4Q157: The Aramaic Translation of the book of Job from Cave 4

11Q10 requires a lot of detective work! There are some missing pieces. First, it has a lot of holes and missing words that didn't survive the centuries. Second, it is an Aramaic translation of a Hebrew book. We have a Hebrew version of Job in the Bible, but is it the same one that this translator had?


I recently had some breakthroughs in a case that I've been trying to solve for several years. There were a few clues that had me stumped. In the 11Q10 Aramaic version of chapter 33, Elihu talks about a mysterious fire out of nowhere! And there are holes in the scroll, so we can't see exactly what he says about it. But I finally figured out what he's getting at by looking at the Aramaic word for "fire" across several dialects--it turns out that he's talking about a "fever." It's not a Disco Inferno, it's a Saturday Night Fever!

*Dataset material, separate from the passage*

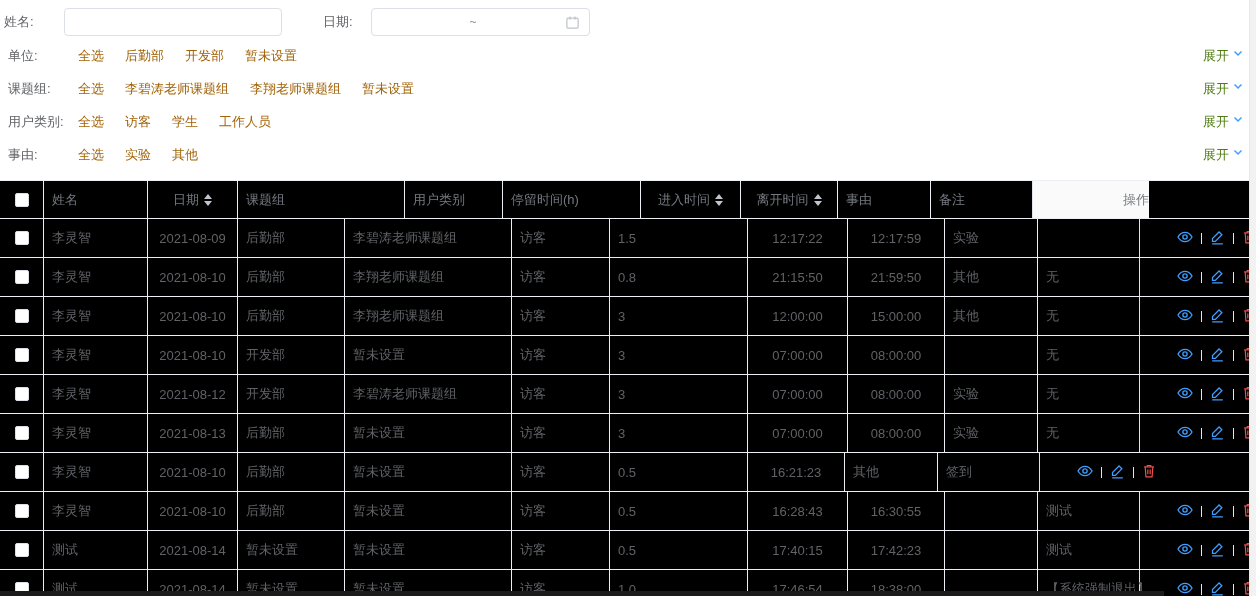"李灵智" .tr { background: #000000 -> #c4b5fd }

Elihu wants to be a special mediator for Job. He describes a man like Job: suffering from bad dreams, damaged skin and bones, on his death bed, bad fevers. But in 33:23, a mediator like Elihu shows up and reverses all this suffering. Just before the holidays, I submitted my findings for publication. I'll return to Elihu and my scroll detective work in future blog posts.


The photos in this post are taken from https://www.deadseascrolls.org.il. We owe them a huge debt of gratitude for making these scrolls available to anyone in the world who wants to read them. Without their documentation of the forensic evidence, detectives couldn't piece together clues.